Doté de réelles qualités visuelles et d’une mise en scène soignée, ce polar "mainland" est malheureusement trop tenu par un schéma narratif très/trop convenu auquel le réalisateur se raccroche en permanence tout en tentant de s’en départir en instaurant un climat de tension extrême un peu trop appuyé, qui finit par le desservir au fil de son évolution.
Derrière la caméra, l’illustre inconnu, tout du moins pour moi, Cao Bao-Ping, possède de véritables qualités de faiseur, et il parvient parfaitement à les mettre en œuvre dans quelques scènes nerveuses et particulièrement bien faites, dont deux poursuites magnifiquement filmées : l'une dans laquelle les protagonistes traquent leurs proies avec de l’eau jusqu’à la taille, et une autre absolument vertigineuse se déroulant au sommet d’un building dans laquelle ils flirtent dangereusement avec le vide. Cette dernière scène fait partie des plus grands moments de bravoure en termes de tension pure que j’ai pu voir sur un écran depuis belle lurette… ni plus, ni moins.

__DONNÉES FOURNIES__
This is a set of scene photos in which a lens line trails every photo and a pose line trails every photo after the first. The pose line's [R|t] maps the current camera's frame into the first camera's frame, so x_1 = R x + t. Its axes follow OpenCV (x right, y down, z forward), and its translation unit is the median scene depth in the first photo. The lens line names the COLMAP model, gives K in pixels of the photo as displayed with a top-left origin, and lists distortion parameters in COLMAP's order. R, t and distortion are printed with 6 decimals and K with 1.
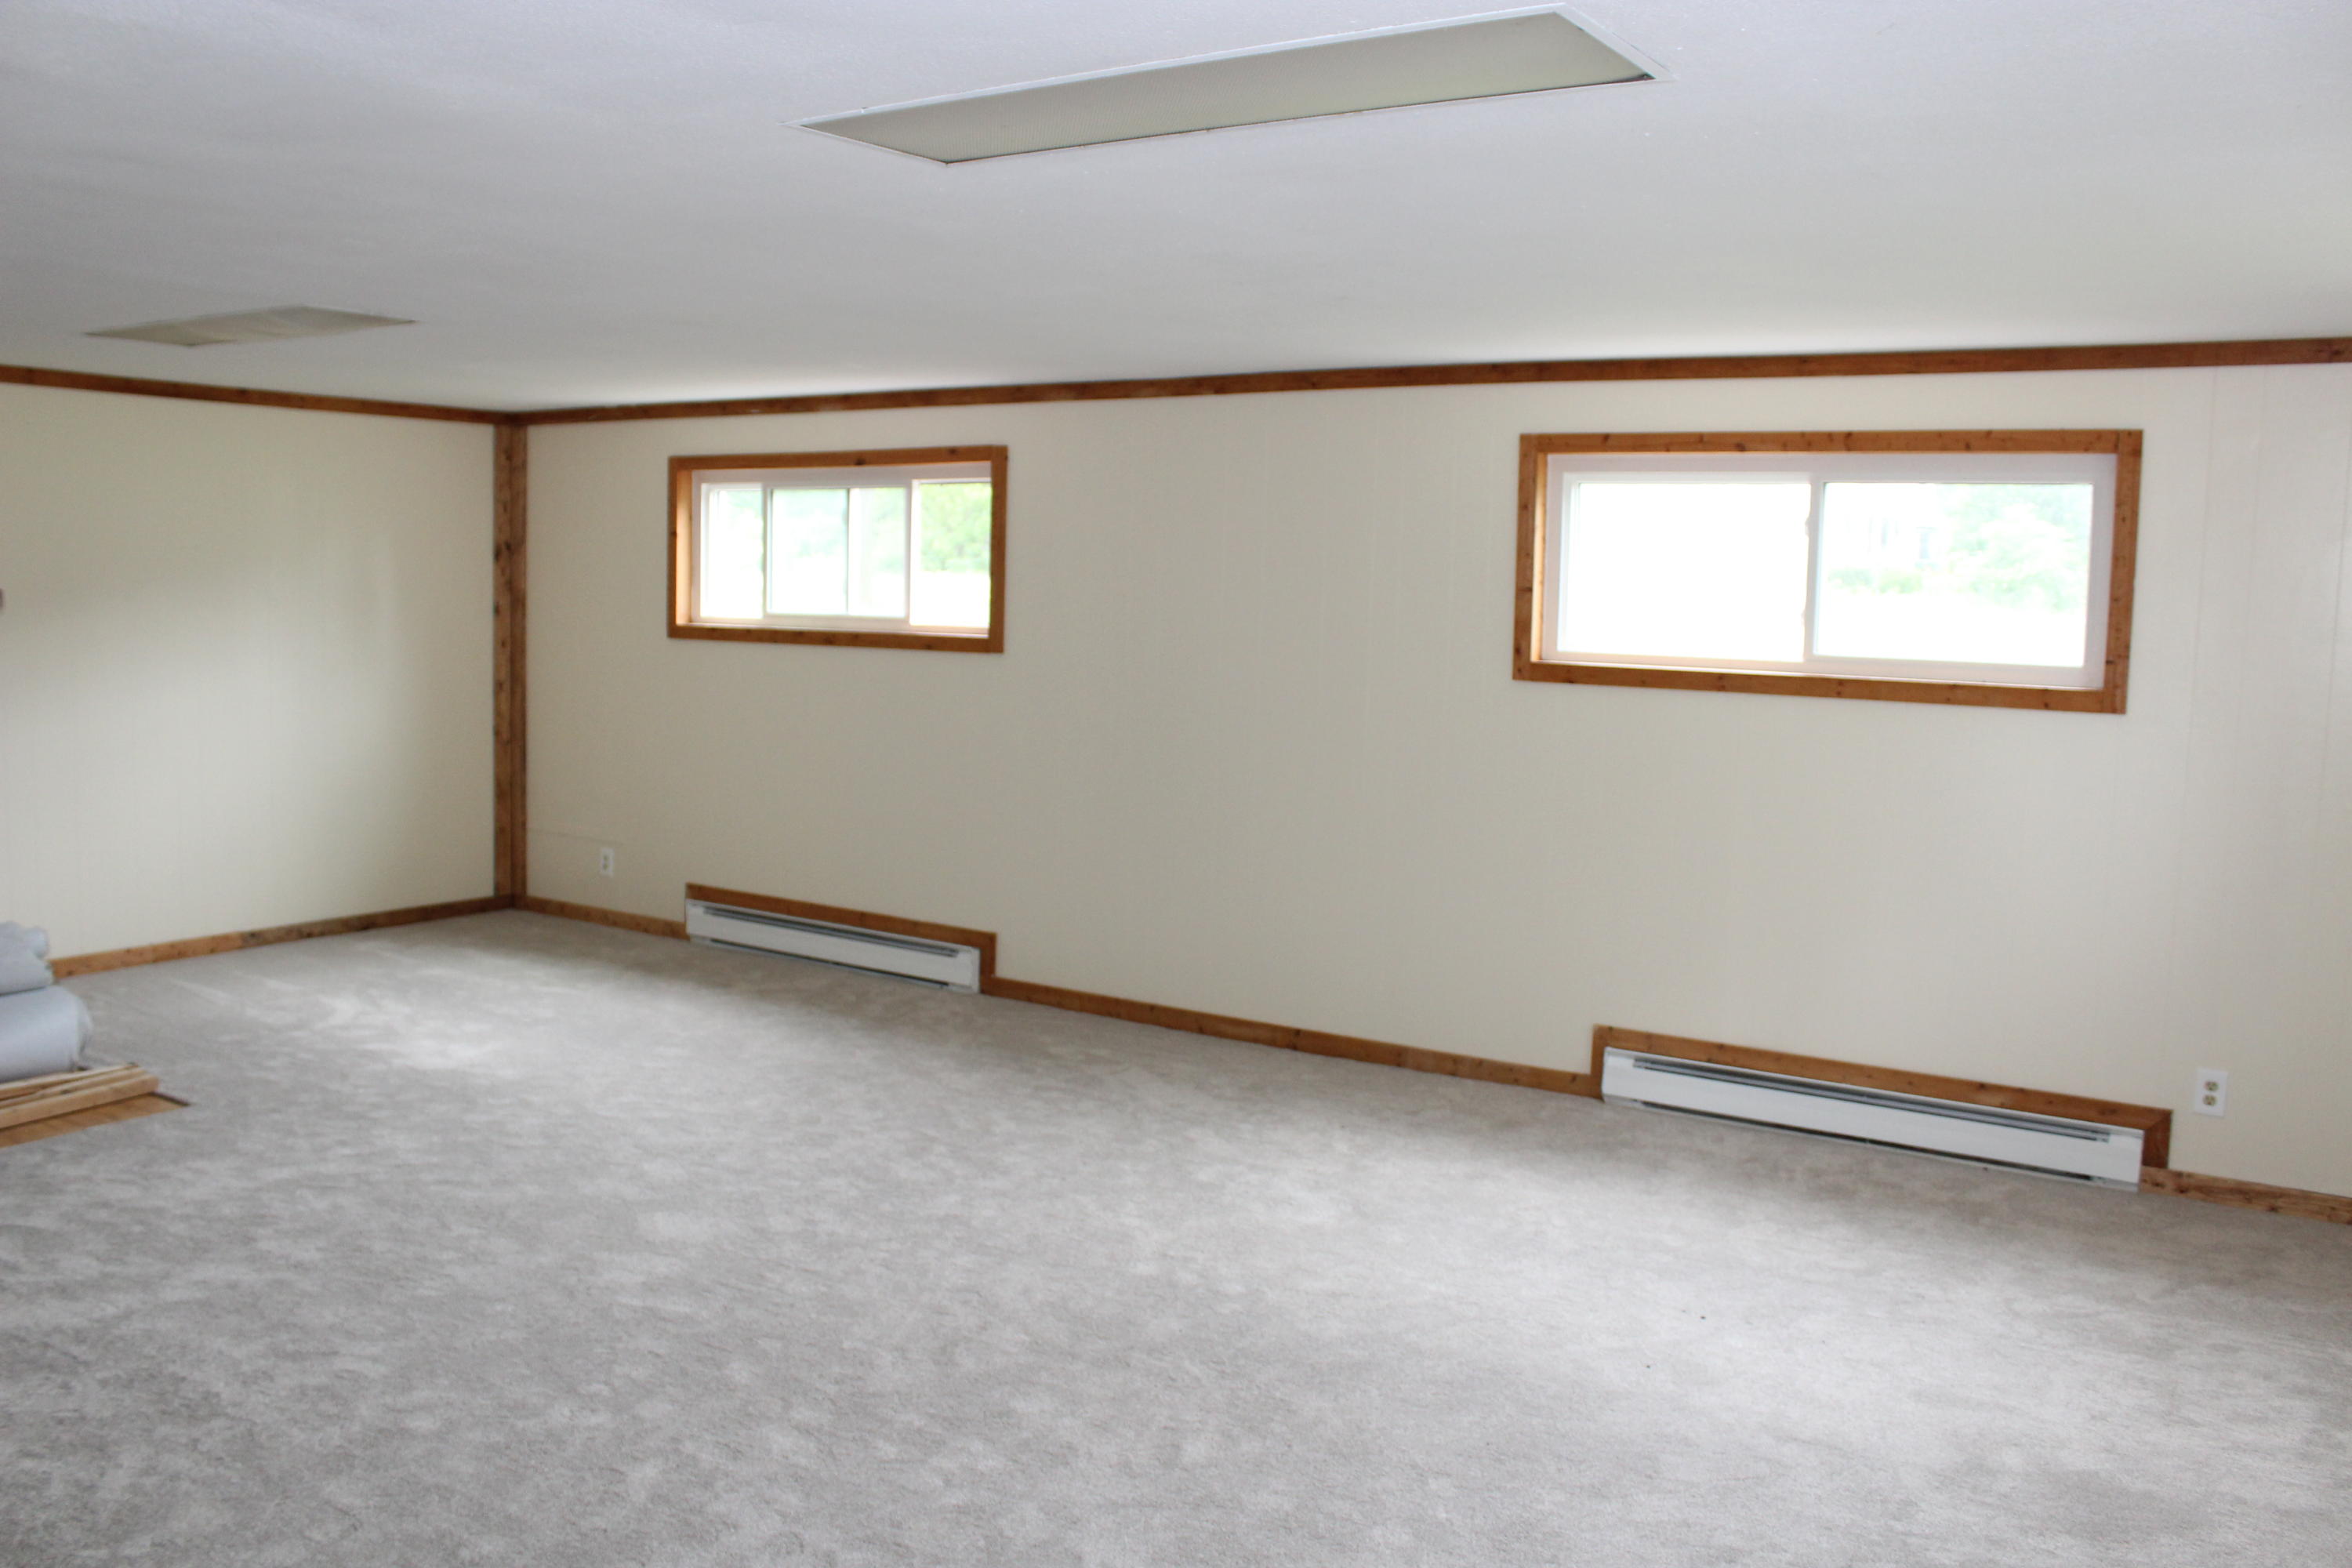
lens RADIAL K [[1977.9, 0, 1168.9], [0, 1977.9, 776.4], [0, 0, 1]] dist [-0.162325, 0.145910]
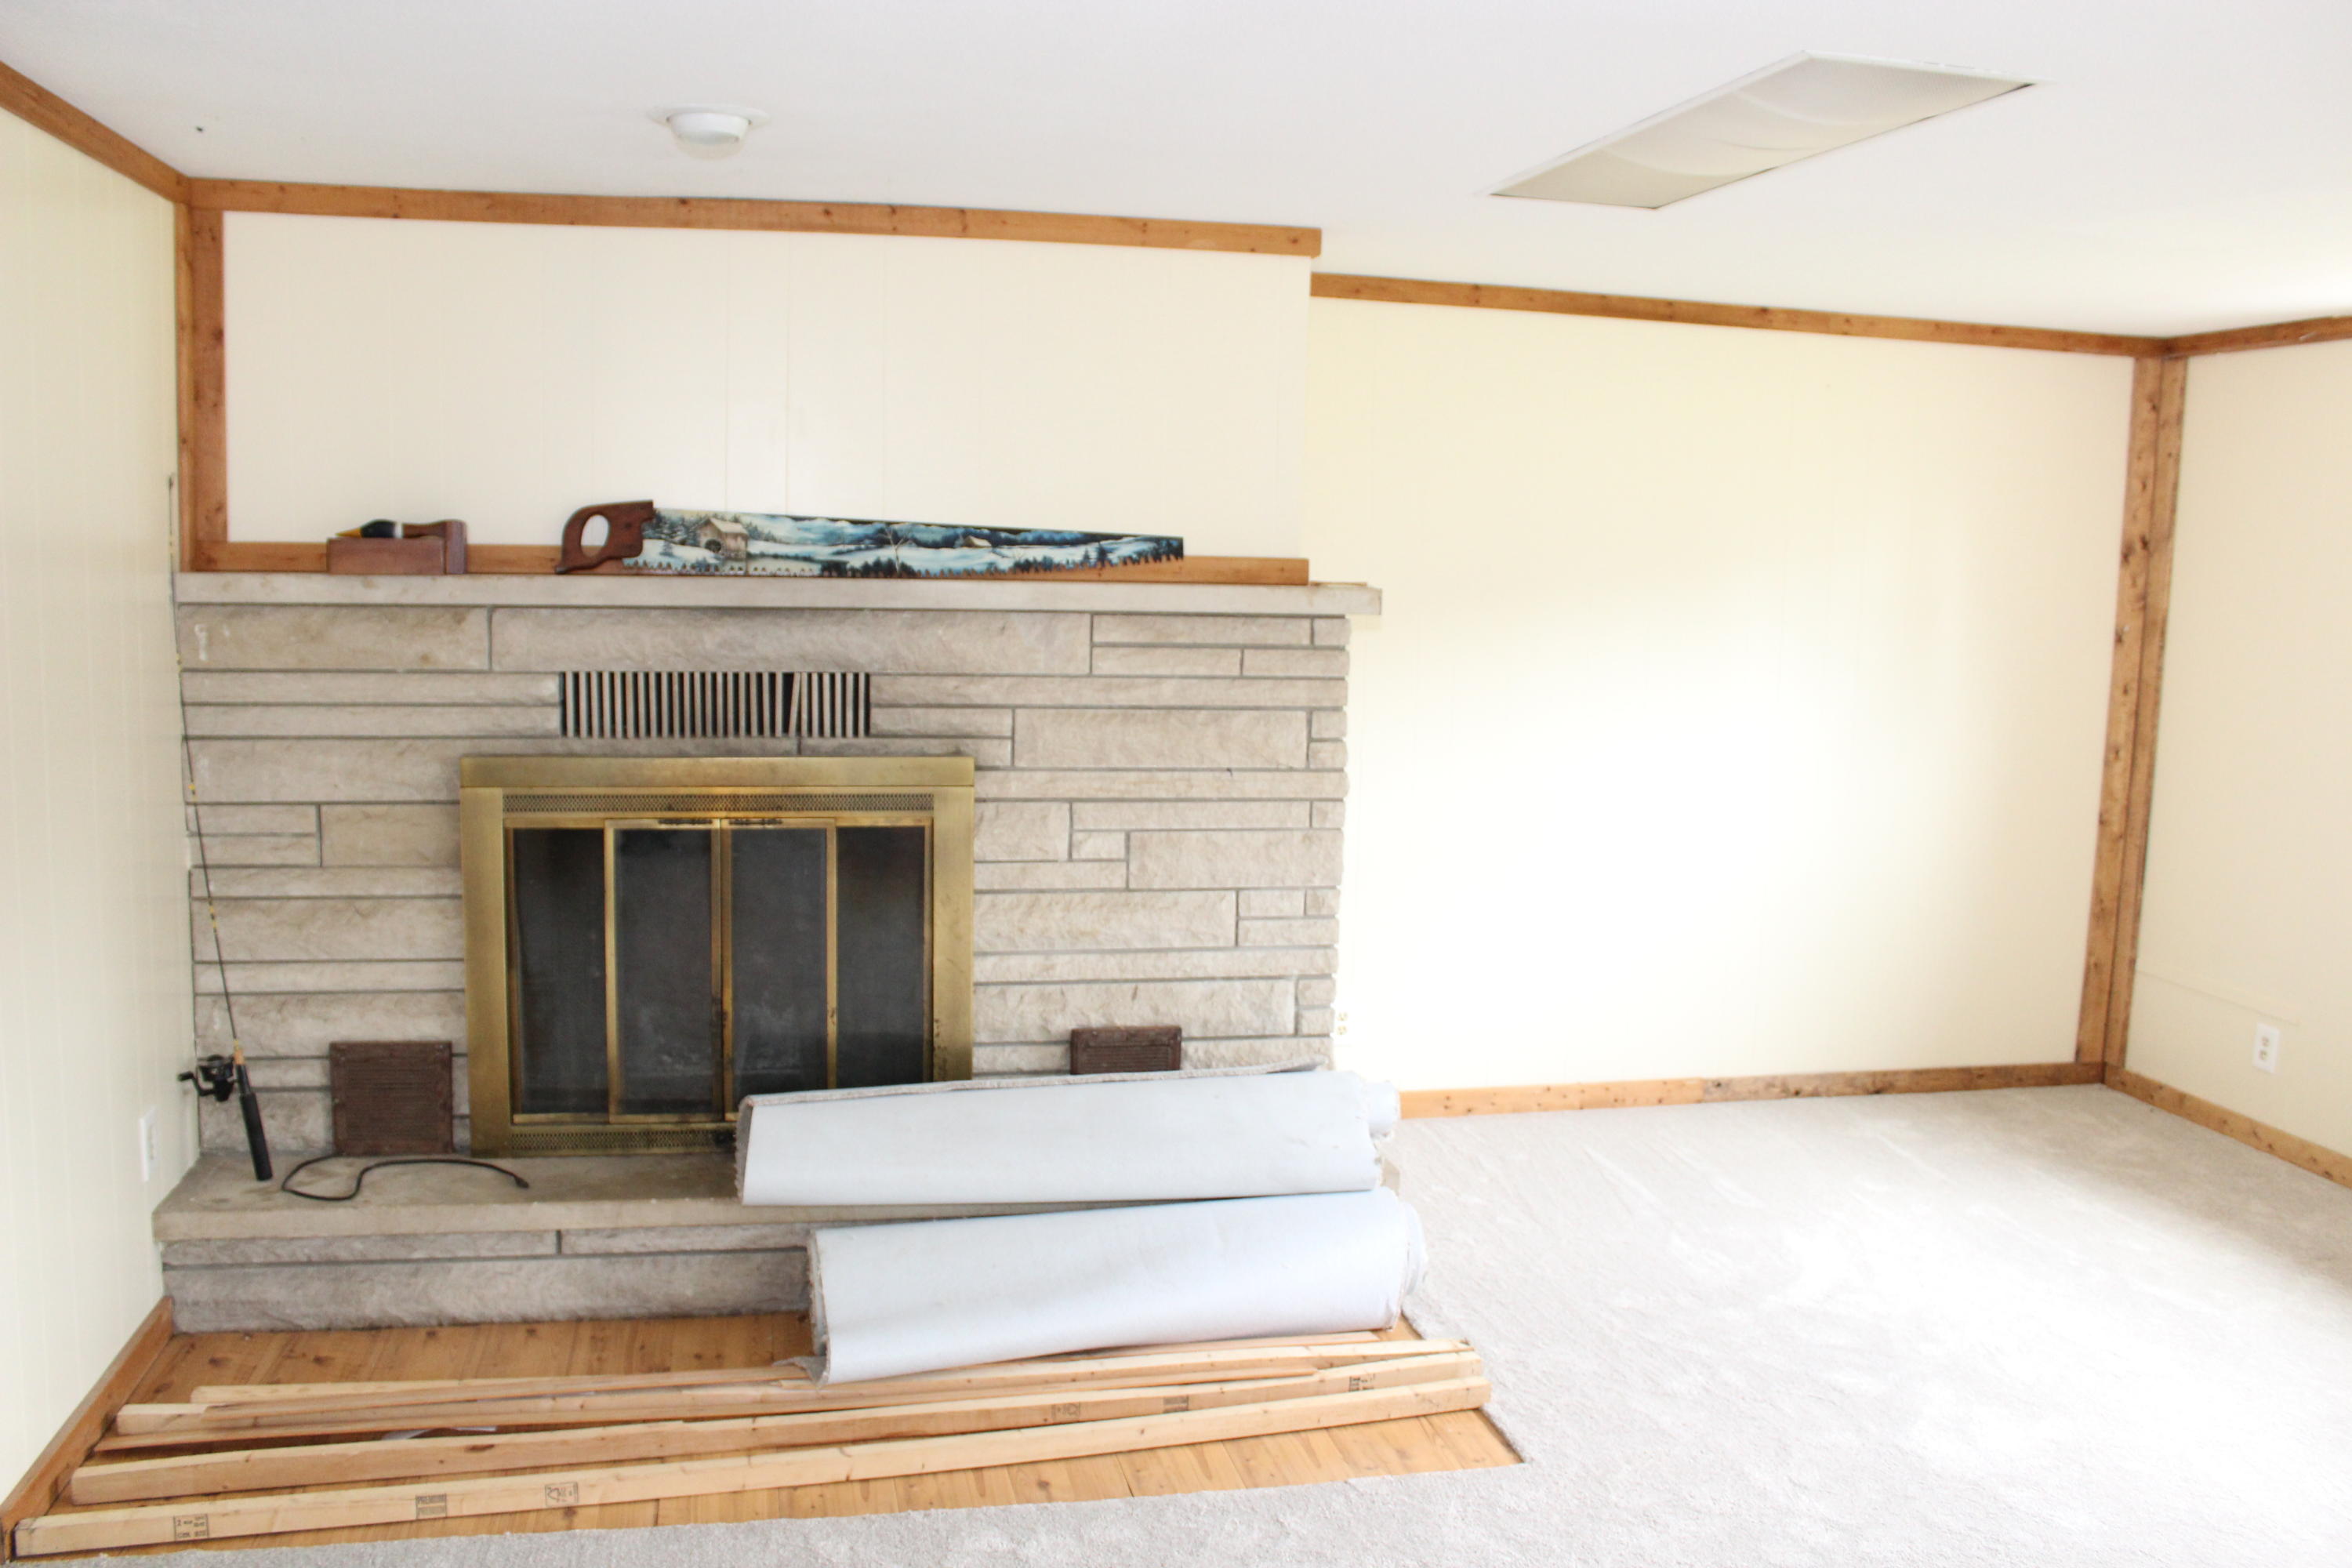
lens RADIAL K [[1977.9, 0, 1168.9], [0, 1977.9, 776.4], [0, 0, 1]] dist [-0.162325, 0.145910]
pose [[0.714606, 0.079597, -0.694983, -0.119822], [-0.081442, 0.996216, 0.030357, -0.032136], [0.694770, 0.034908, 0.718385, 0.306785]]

__LISTE DES TÂCHES__
**A.** D'après la critique du film, pourquoi le climat de tension extrême instauré par le réalisateur finit-il par desservir le polar ? Répondez en une à trois phrases.
**B.** Poursuivez la critique du film à partir de la dernière phrase de l'extrait.
Les données n'ont aucun lien avec la critique du film et forment un matériau distinct.

__LISTE DES RÉPONSES__
**A.** Le réalisateur instaure ce climat de tension extrême pour tenter de se départir d'un schéma narratif très convenu. Mais ce climat est un peu trop appuyé et finit donc par desservir le film au fil de son évolution.

**B.**
La distribution est plutôt de bonne facture, si l’on fait abstraction de l’unique personnage féminin important du film qui a tendance à en faire un peu trop – nulle misogynie de ma part, ça demeure un ressenti personnel – et tout ce beau monde est remarquablement dirigé par un réalisateur plutôt doué dans ce domaine.
Tout était rassemblé pour faire de ce polar une sorte de renouveau du genre, mixant parfaitement la maîtrise visuelle et la densité psychologique initiée par une interrogation sur les notions de bien et de mal et sur le poids de la culpabilité, mais la faiblesse du script vient entacher sa bonne progression et semble mettre son réalisateur dans un tel embarras, qu’il finit par totalement perdre le fil de son intrigue, jusque là plutôt bien tenu, dans un dernier tiers désespérant. C’est dommage. On passe franchement tout près d’une véritable perle du genre, qui aurait même pu en signer son renouveau, faute à certains partis pris très aléatoires et un switch final complètement bâclé.